Get more interested in what you’re creating than the outcome.

Worrying about results weighs you down.

Photo by Quino Al on Unsplash

Worrying about desired results is distracting at best — a creativity-killer at worst. When I start paying too much attention to my Medium stats, for example, the quality of my writing goes down. I feel low, I have a harder time coming up with topics, and I start pandering (often unconsciously) to ideas about what I think people will want to read. Of course, usually my read ratios go down after the pandering begins.

We shan’t stop thinking about outcomes altogether, though. For one thing, our big beautiful human brains can’t help but project into imagined futures from time to time. More importantly, it’s sensible to reflect on how what we’re doing in the present aligns with what we hope to gain in the future. The ability to analyze cause-and-effect is a gift we’d be crazy not to use to our benefit.

How do we know when we’re reflecting and when we’re worrying, though? How do we balance our focus between what we’re creating and what we hope to achieve?

Not to cop out of this conversation too hard, but… when you know, you just know.

When you’re truly reflecting on how to get more readers, where to pitch your stories, or when to send out your newsletter, you’re feeling productive. You may even be having fun with it. You feel curious, open, focused, and clear.

Then the scales seem to tip, and suddenly you’re feeling more panicked about your new website copy. Consideration suddenly crosses over into concern before you can catch it. When you’ve left the land of gently reflecting about your audience (or your bills…) and crossed into angsty territory, your identity, sense of worth, and feeling of security become wrapped up in the outcome of your work. You’ve taken what was really just a logistical question and made it existential.

As long as you’re in this state, you’re no longer effective at answering logistical questions. And you’re certainly not feeling very creative. The content of your thinking might be the same, but the quality of it has changed. You might be performing the same activity, but now you feel like crap.

And that crap feeling, my friends, that’s the greatest gift of all. It’s telling you to stop worrying about outcomes. It’s your inner compass cueing you to go back to what you’re creating. (That’s why you got into this thing in the first place after all. Oh, yeah, remember that?)

Create, build, make, come back to the present.

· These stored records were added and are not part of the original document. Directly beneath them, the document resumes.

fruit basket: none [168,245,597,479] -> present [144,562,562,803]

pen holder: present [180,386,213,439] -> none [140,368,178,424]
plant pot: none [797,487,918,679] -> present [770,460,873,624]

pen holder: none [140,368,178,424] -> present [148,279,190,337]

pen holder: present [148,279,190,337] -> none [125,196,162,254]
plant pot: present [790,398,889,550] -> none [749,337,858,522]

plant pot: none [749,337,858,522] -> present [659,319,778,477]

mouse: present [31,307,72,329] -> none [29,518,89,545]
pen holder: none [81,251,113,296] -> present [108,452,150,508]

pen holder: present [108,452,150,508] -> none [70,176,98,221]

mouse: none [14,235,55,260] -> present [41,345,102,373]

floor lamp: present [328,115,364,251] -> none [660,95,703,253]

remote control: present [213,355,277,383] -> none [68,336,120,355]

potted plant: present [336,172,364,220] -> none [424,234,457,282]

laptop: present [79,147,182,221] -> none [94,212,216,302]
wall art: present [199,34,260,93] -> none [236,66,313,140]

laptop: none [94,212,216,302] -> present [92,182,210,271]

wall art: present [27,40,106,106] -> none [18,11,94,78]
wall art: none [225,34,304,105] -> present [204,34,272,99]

You might be humbled to discover you’re not such a good fortune teller after all. Every time I think I know which Medium story will be a hit (like this one or this one), the post I’d least expect to be successful (like this one) is the one that gets attention.

When it’s time to stop thinking about the future, you’ll know. Take a break from all that and do what you came here for.

Then, when it’s time to start making stuff up about the future again, you’ll know that, too.